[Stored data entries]
-=-=-=-=-

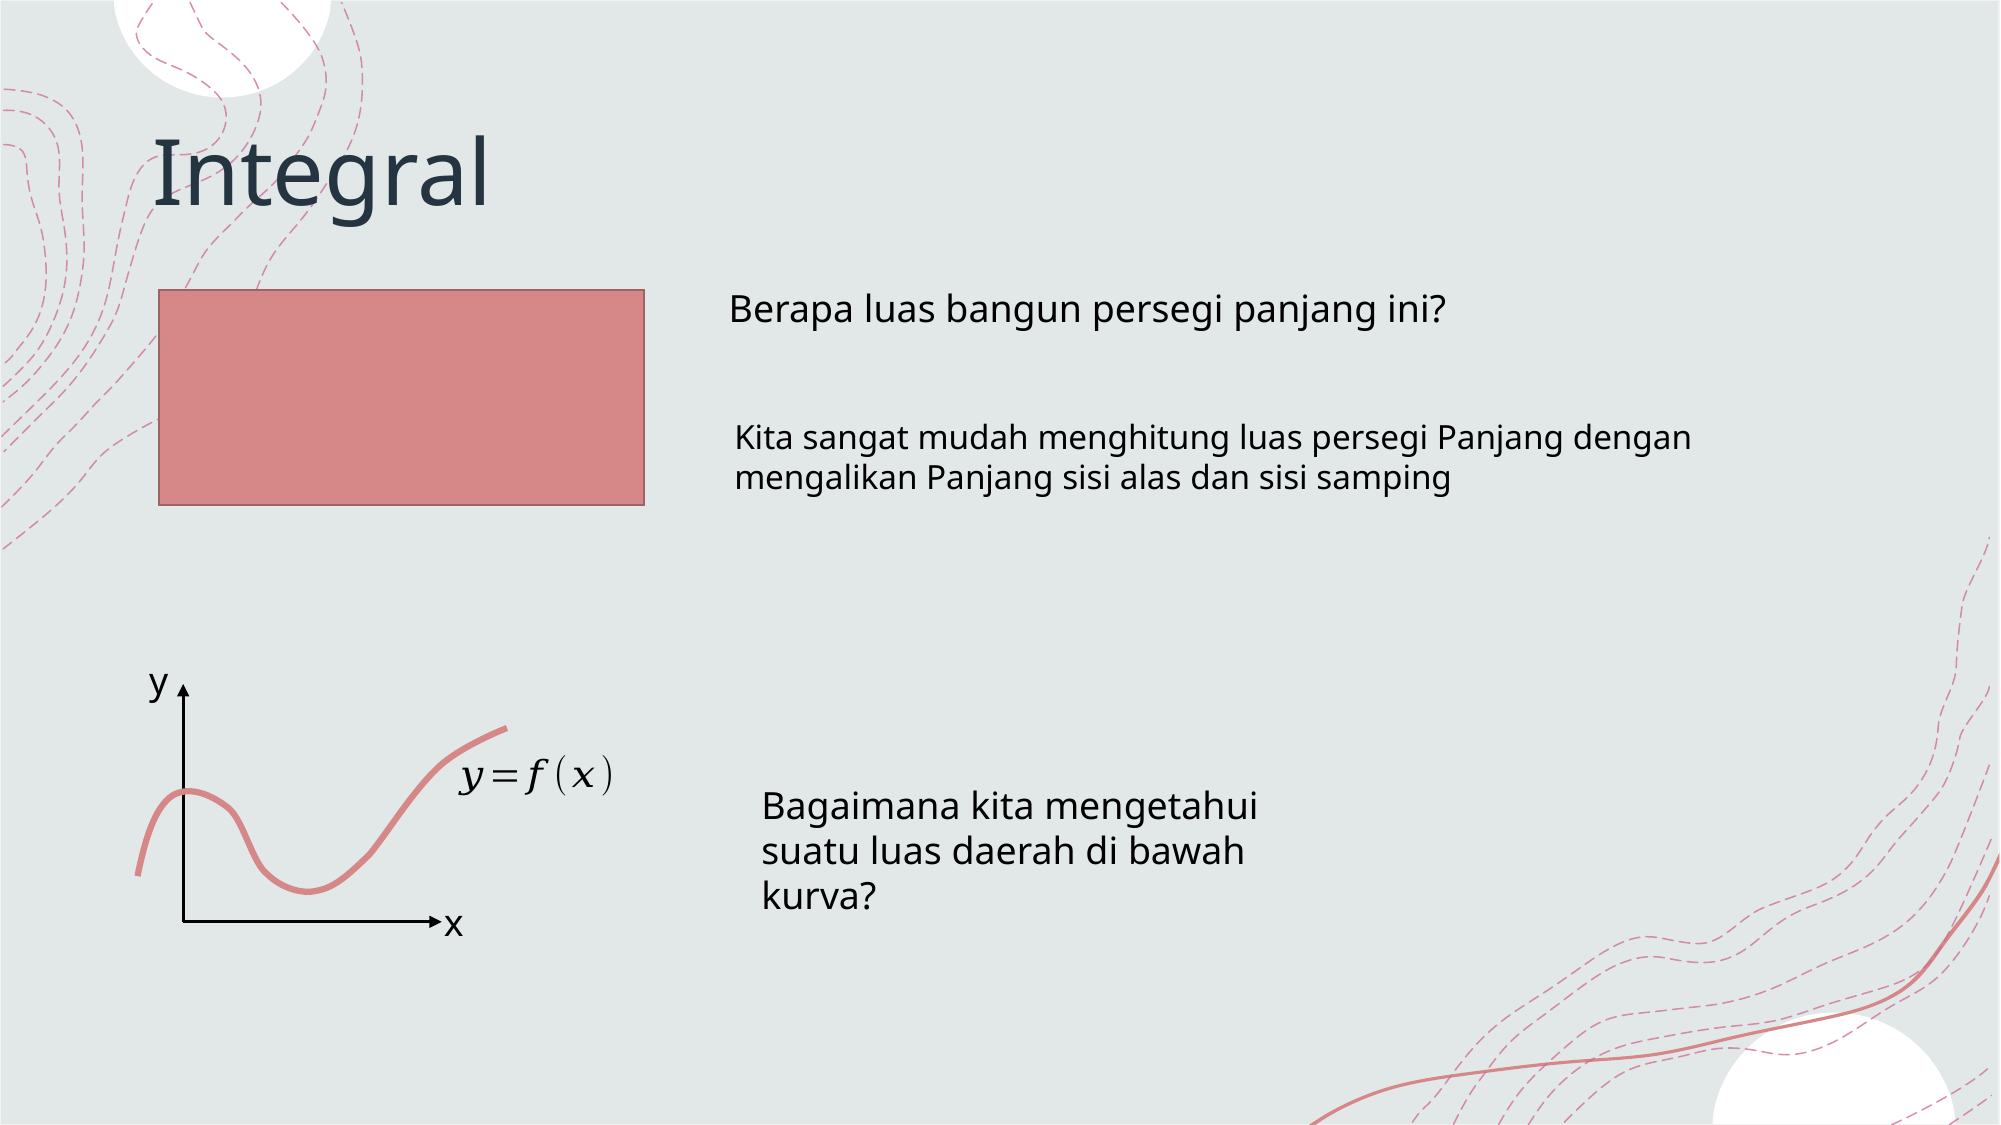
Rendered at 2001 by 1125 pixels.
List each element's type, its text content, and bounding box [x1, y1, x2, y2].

text_box [158, 289, 645, 506]
text_box [184, 727, 508, 893]
text_box Berapa luas bangun persegi panjang ini? [713, 277, 1462, 337]
text_box Kita sangat mudah menghitung luas persegi Panjang dengan mengalikan Panjang sisi alas dan sisi samping [719, 408, 1720, 504]
title Integral [137, 59, 1863, 278]
text_box [136, 790, 183, 877]
text_box y [134, 649, 184, 710]
text_box x [429, 891, 479, 952]
text_box Bagaimana kita mengetahui suatu luas daerah di bawah kurva? [746, 774, 1358, 925]
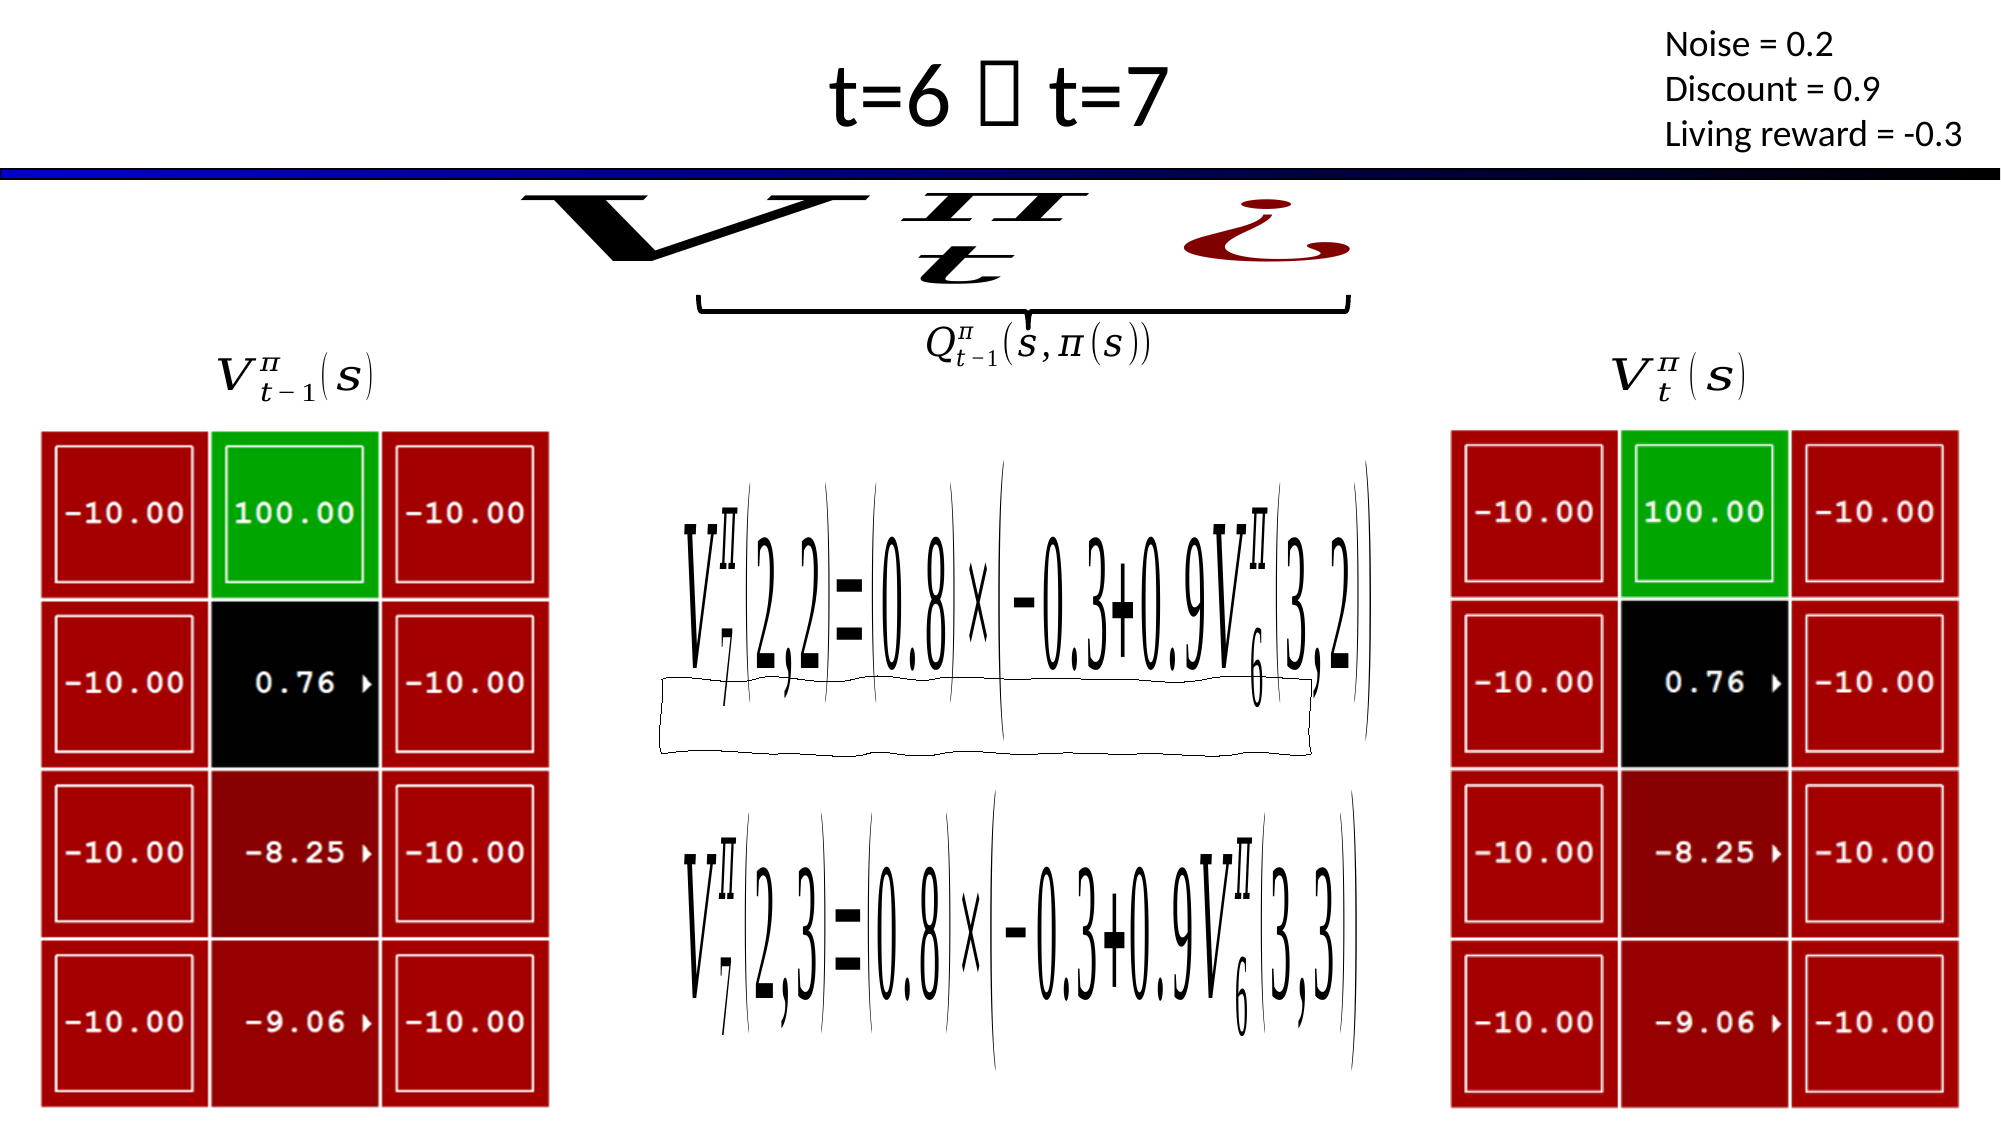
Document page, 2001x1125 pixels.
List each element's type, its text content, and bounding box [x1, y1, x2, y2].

-=-=-=-=-

▶ [DIRECTIVE]
Beginning with the line that contains "Document page, 2001x1125 pixels." and ending with the last line of the data above, return those lines exactly and nothing else.

▶ [COMPLETED TASK]
Document page, 2001x1125 pixels.
List each element's type, its text content, and bounding box [x1, y1, x2, y2].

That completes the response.